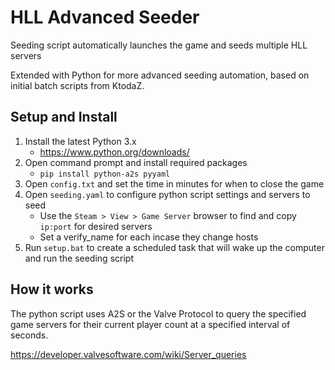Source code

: # HLL Advanced Seeder

Seeding script automatically launches the game and seeds multiple HLL servers

Extended with Python for more advanced seeding automation, based on initial batch scripts from KtodaZ.

## Setup and Install

1. Install the latest Python 3.x
	- https://www.python.org/downloads/
2. Open command prompt and install required packages
	- `pip install python-a2s pyyaml`
3. Open `config.txt` and set the time in minutes for when to close the game
4. Open `seeding.yaml` to configure python script settings and servers to seed
    - Use the `Steam > View > Game Server` browser to find and copy `ip:port` for desired servers
	- Set a verify_name for each incase they change hosts
5. Run `setup.bat` to create a scheduled task that will wake up the computer and run the seeding script

## How it works

The python script uses A2S or the Valve Protocol to query the specified game servers for their current player count at a specified interval of seconds.

https://developer.valvesoftware.com/wiki/Server_queries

════════════════

### Task statement
Across the whole listing, reproduce each line verbatim and exclude every picture.

### Solution to this exercise
Source code

: # HLL Advanced Seeder

Seeding script automatically launches the game and seeds multiple HLL servers

Extended with Python for more advanced seeding automation, based on initial batch scripts from KtodaZ.

## Setup and Install

1. Install the latest Python 3.x
	- https://www.python.org/downloads/
2. Open command prompt and install required packages
	- `pip install python-a2s pyyaml`
3. Open `config.txt` and set the time in minutes for when to close the game
4. Open `seeding.yaml` to configure python script settings and servers to seed
    - Use the `Steam > View > Game Server` browser to find and copy `ip:port` for desired servers
	- Set a verify_name for each incase they change hosts
5. Run `setup.bat` to create a scheduled task that will wake up the computer and run the seeding script

## How it works

The python script uses A2S or the Valve Protocol to query the specified game servers for their current player count at a specified interval of seconds.

https://developer.valvesoftware.com/wiki/Server_queries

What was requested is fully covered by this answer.